- TASK REQUIREMENTS: Output the listing in full. Every line stays exactly as it is.

- DATA SHOWN:
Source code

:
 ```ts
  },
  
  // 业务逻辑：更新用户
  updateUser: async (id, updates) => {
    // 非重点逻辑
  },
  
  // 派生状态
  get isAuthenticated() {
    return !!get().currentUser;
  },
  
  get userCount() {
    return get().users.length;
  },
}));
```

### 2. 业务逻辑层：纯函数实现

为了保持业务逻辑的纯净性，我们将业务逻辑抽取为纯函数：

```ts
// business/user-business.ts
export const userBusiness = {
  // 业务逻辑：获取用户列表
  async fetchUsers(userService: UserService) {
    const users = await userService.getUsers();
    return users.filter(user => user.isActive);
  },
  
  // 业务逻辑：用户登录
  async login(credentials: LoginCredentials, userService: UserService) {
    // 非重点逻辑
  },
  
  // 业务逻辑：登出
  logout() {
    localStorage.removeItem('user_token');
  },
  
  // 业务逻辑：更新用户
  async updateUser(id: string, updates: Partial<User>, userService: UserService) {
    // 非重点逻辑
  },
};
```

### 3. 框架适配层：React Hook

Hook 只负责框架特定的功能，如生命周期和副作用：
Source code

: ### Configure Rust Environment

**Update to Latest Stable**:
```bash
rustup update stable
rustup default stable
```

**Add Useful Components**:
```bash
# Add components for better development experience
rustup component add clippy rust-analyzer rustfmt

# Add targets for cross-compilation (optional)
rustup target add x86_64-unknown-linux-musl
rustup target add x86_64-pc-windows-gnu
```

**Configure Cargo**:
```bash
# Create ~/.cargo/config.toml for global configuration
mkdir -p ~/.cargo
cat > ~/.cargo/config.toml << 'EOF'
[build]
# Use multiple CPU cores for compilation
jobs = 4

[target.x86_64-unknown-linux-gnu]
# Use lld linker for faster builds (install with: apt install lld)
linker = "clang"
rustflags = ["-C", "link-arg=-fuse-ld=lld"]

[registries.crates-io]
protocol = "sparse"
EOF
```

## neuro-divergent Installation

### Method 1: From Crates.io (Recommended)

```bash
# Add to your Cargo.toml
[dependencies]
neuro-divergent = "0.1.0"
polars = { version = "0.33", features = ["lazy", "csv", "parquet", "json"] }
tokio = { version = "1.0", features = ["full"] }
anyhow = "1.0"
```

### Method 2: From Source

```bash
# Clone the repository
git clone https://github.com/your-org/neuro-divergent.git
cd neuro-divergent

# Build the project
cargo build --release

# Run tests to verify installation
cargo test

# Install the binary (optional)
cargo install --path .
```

- OUTPUT OF THE TASK:
Source code

:
 ```ts
  },
  
  // 业务逻辑：更新用户
  updateUser: async (id, updates) => {
    // 非重点逻辑
  },
  
  // 派生状态
  get isAuthenticated() {
    return !!get().currentUser;
  },
  
  get userCount() {
    return get().users.length;
  },
}));
```

### 2. 业务逻辑层：纯函数实现

为了保持业务逻辑的纯净性，我们将业务逻辑抽取为纯函数：

```ts
// business/user-business.ts
export const userBusiness = {
  // 业务逻辑：获取用户列表
  async fetchUsers(userService: UserService) {
    const users = await userService.getUsers();
    return users.filter(user => user.isActive);
  },
  
  // 业务逻辑：用户登录
  async login(credentials: LoginCredentials, userService: UserService) {
    // 非重点逻辑
  },
  
  // 业务逻辑：登出
  logout() {
    localStorage.removeItem('user_token');
  },
  
  // 业务逻辑：更新用户
  async updateUser(id: string, updates: Partial<User>, userService: UserService) {
    // 非重点逻辑
  },
};
```

### 3. 框架适配层：React Hook

Hook 只负责框架特定的功能，如生命周期和副作用：
Source code

: ### Configure Rust Environment

**Update to Latest Stable**:
```bash
rustup update stable
rustup default stable
```

**Add Useful Components**:
```bash
# Add components for better development experience
rustup component add clippy rust-analyzer rustfmt

# Add targets for cross-compilation (optional)
rustup target add x86_64-unknown-linux-musl
rustup target add x86_64-pc-windows-gnu
```

**Configure Cargo**:
```bash
# Create ~/.cargo/config.toml for global configuration
mkdir -p ~/.cargo
cat > ~/.cargo/config.toml << 'EOF'
[build]
# Use multiple CPU cores for compilation
jobs = 4

[target.x86_64-unknown-linux-gnu]
# Use lld linker for faster builds (install with: apt install lld)
linker = "clang"
rustflags = ["-C", "link-arg=-fuse-ld=lld"]

[registries.crates-io]
protocol = "sparse"
EOF
```

## neuro-divergent Installation

### Method 1: From Crates.io (Recommended)

```bash
# Add to your Cargo.toml
[dependencies]
neuro-divergent = "0.1.0"
polars = { version = "0.33", features = ["lazy", "csv", "parquet", "json"] }
tokio = { version = "1.0", features = ["full"] }
anyhow = "1.0"
```

### Method 2: From Source

```bash
# Clone the repository
git clone https://github.com/your-org/neuro-divergent.git
cd neuro-divergent

# Build the project
cargo build --release

# Run tests to verify installation
cargo test

# Install the binary (optional)
cargo install --path .
```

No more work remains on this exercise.